Source data:
———
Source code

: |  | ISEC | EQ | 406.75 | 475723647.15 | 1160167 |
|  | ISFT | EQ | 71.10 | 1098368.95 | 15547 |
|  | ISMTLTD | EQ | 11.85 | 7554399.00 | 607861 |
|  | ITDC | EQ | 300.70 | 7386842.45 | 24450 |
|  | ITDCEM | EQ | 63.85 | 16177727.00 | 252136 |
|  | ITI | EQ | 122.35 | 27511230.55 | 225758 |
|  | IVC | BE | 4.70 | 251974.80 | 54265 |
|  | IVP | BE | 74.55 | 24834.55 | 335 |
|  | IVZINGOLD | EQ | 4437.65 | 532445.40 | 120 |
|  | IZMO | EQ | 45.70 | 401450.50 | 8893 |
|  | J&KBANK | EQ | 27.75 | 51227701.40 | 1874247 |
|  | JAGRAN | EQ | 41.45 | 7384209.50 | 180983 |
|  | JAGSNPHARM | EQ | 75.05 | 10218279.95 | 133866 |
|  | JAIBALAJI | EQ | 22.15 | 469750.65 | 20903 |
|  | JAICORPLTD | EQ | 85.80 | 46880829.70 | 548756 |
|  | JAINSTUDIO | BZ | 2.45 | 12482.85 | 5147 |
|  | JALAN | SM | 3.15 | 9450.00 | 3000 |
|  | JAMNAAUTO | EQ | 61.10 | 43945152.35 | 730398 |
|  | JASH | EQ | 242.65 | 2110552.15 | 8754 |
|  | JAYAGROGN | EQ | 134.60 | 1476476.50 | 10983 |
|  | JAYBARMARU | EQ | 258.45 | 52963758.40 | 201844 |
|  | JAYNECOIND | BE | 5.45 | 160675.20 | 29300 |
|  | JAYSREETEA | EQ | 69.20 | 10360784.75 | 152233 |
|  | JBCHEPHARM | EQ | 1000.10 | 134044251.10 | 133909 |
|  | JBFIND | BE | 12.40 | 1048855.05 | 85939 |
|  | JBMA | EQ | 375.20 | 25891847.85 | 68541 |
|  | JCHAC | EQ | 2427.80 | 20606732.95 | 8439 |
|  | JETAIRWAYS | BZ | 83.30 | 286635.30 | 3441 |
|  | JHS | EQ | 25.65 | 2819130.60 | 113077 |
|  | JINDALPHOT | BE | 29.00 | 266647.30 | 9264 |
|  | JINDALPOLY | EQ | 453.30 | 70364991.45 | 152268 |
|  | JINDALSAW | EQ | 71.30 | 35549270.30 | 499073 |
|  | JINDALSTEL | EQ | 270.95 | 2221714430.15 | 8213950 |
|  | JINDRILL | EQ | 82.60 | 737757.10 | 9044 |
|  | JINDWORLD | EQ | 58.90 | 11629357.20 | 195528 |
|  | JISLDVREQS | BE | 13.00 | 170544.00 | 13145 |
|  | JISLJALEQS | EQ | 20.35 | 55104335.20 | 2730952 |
———
Directions:
Switch "BZ" to "BE" wherever it occurs in the material, and reproduce every line with nothing else altered.

Exercise response:
Source code

: |  | ISEC | EQ | 406.75 | 475723647.15 | 1160167 |
|  | ISFT | EQ | 71.10 | 1098368.95 | 15547 |
|  | ISMTLTD | EQ | 11.85 | 7554399.00 | 607861 |
|  | ITDC | EQ | 300.70 | 7386842.45 | 24450 |
|  | ITDCEM | EQ | 63.85 | 16177727.00 | 252136 |
|  | ITI | EQ | 122.35 | 27511230.55 | 225758 |
|  | IVC | BE | 4.70 | 251974.80 | 54265 |
|  | IVP | BE | 74.55 | 24834.55 | 335 |
|  | IVZINGOLD | EQ | 4437.65 | 532445.40 | 120 |
|  | IZMO | EQ | 45.70 | 401450.50 | 8893 |
|  | J&KBANK | EQ | 27.75 | 51227701.40 | 1874247 |
|  | JAGRAN | EQ | 41.45 | 7384209.50 | 180983 |
|  | JAGSNPHARM | EQ | 75.05 | 10218279.95 | 133866 |
|  | JAIBALAJI | EQ | 22.15 | 469750.65 | 20903 |
|  | JAICORPLTD | EQ | 85.80 | 46880829.70 | 548756 |
|  | JAINSTUDIO | BE | 2.45 | 12482.85 | 5147 |
|  | JALAN | SM | 3.15 | 9450.00 | 3000 |
|  | JAMNAAUTO | EQ | 61.10 | 43945152.35 | 730398 |
|  | JASH | EQ | 242.65 | 2110552.15 | 8754 |
|  | JAYAGROGN | EQ | 134.60 | 1476476.50 | 10983 |
|  | JAYBARMARU | EQ | 258.45 | 52963758.40 | 201844 |
|  | JAYNECOIND | BE | 5.45 | 160675.20 | 29300 |
|  | JAYSREETEA | EQ | 69.20 | 10360784.75 | 152233 |
|  | JBCHEPHARM | EQ | 1000.10 | 134044251.10 | 133909 |
|  | JBFIND | BE | 12.40 | 1048855.05 | 85939 |
|  | JBMA | EQ | 375.20 | 25891847.85 | 68541 |
|  | JCHAC | EQ | 2427.80 | 20606732.95 | 8439 |
|  | JETAIRWAYS | BE | 83.30 | 286635.30 | 3441 |
|  | JHS | EQ | 25.65 | 2819130.60 | 113077 |
|  | JINDALPHOT | BE | 29.00 | 266647.30 | 9264 |
|  | JINDALPOLY | EQ | 453.30 | 70364991.45 | 152268 |
|  | JINDALSAW | EQ | 71.30 | 35549270.30 | 499073 |
|  | JINDALSTEL | EQ | 270.95 | 2221714430.15 | 8213950 |
|  | JINDRILL | EQ | 82.60 | 737757.10 | 9044 |
|  | JINDWORLD | EQ | 58.90 | 11629357.20 | 195528 |
|  | JISLDVREQS | BE | 13.00 | 170544.00 | 13145 |
|  | JISLJALEQS | EQ | 20.35 | 55104335.20 | 2730952 |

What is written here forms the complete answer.